Da sempre, quando c'è penuria di qualcosa crescono i prezzi, mentre quando c'è sovrabbondanza i prezzi scendono. Così dovrebbe valere per il mercato del lavoro e, avendo troppi lavoratori senza lavoro, giovani o anziani che siano, dovremmo abbassarne il prezzo. Ma come si fa ad abbassare il prezzo del lavoro regolare? Guardiamo le componenti di questo prezzo, che sono essenzialmente 3: salari o stipendi, contribuzioni e assicurazioni sociali, oneri vari. Consideriamo che i salari e gli stipendi, al netto dell'imposizione fiscale, sono già mediamente bassi e non si possono toccare; gli oneri vari rappresentano una selva che non può essere disboscata rapidamente; restano i contributi.

La contribuzione previdenziale standard, destinata alle pensioni, che le aziende pagano per i lavoratori subordinati è pari al 33% della retribuzione ed è, chiaramente, altissima pur non essendo del tutto sufficiente a pagare le pensioni che sono invece mediamente basse. Evidentemente c'è qualcosa che non torna, ma il problema è troppo complicato per essere risolto rapidamente.

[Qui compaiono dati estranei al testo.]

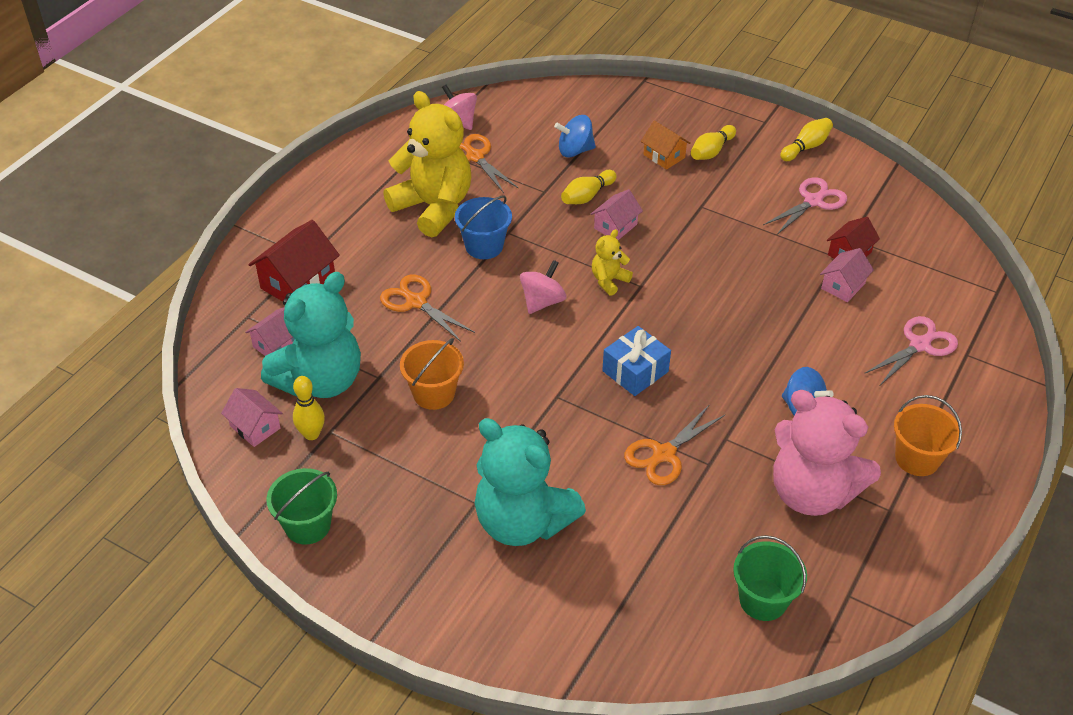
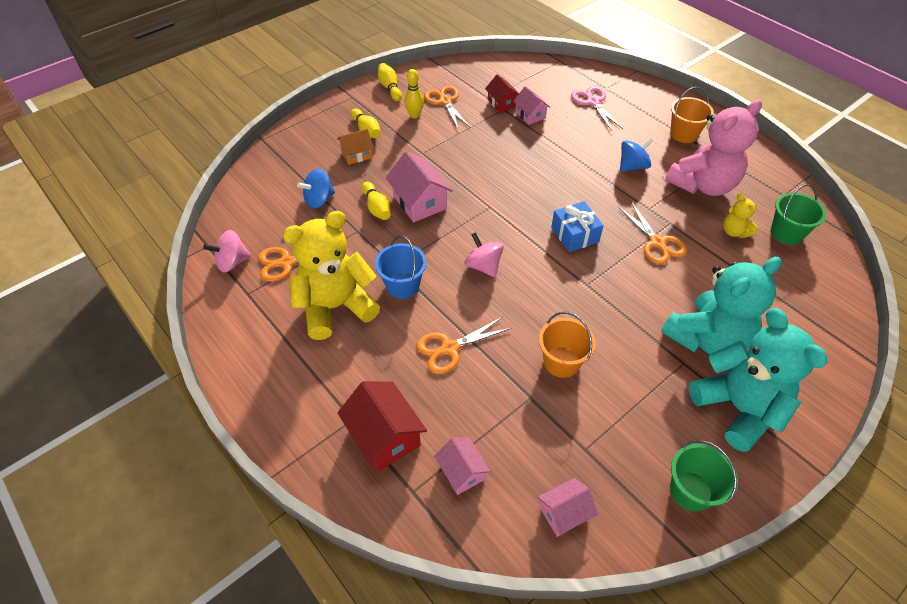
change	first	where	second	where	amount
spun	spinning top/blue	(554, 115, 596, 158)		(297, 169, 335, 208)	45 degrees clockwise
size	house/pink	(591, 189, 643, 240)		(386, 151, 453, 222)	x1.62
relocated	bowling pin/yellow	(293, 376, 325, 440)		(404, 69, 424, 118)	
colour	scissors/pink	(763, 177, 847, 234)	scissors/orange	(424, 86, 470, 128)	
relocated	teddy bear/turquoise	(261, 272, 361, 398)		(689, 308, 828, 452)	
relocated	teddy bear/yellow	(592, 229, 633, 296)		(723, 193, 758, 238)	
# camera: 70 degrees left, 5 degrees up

Invece, quello che si può fare subito è abbassare i contributi sociali del lavoro, con tutta l'approssimazione legata all'urgenza, ma con la serena coscienza che, come in tutti i casi di necessità, se si fa qualcosa per affrontare e superare una contingenza stringente, incidendo su un bene supremo, sempre che questo bene non sia la vita, poi si dovrà rimediare.

Peraltro, anche in questo caso si potrebbe far leva sulla libertà contrattuale, a livello aziendale o a livello individuale, per superare il vincolo della legge in base al quale si debbono versare tutti i contributi dovuti, ma non si può versare più del dovuto, e consentire che si possano anche versare contribuzioni aggiuntive, volendo e potendo, per reintegrare il peculio contributivo.

Inoltre, abbassare le contribuzioni sociali e renderle uniformi per qualsiasi tipologia farebbe venire meno la inconcludente diatriba su lavoro subordinato, parasubordinato, autonomo e renderebbe la scelta del lavoro subordinato, che oggi costa di più delle altre tipologie di lavoro, meno faticosa, oltre che più funzionale allo scopo, non privilegiando le altre tipologie anche in base al loro minor costo.

Tutto ciò parlando di lavoro regolare, perché in nessun caso può essere vinto il confronto con il lavoro irregolare, che non paga nessun costo, ma per contrastare il quale occorrerebbe una seria mobilitazione, anche sociale. A parte il fatto che, con tutte le banche dati che abbiamo, il contrasto al lavoro irregolare sarebbe molto più facile di quello che sembra. E poi lo sanno tutti dove si collocano questi fenomeni.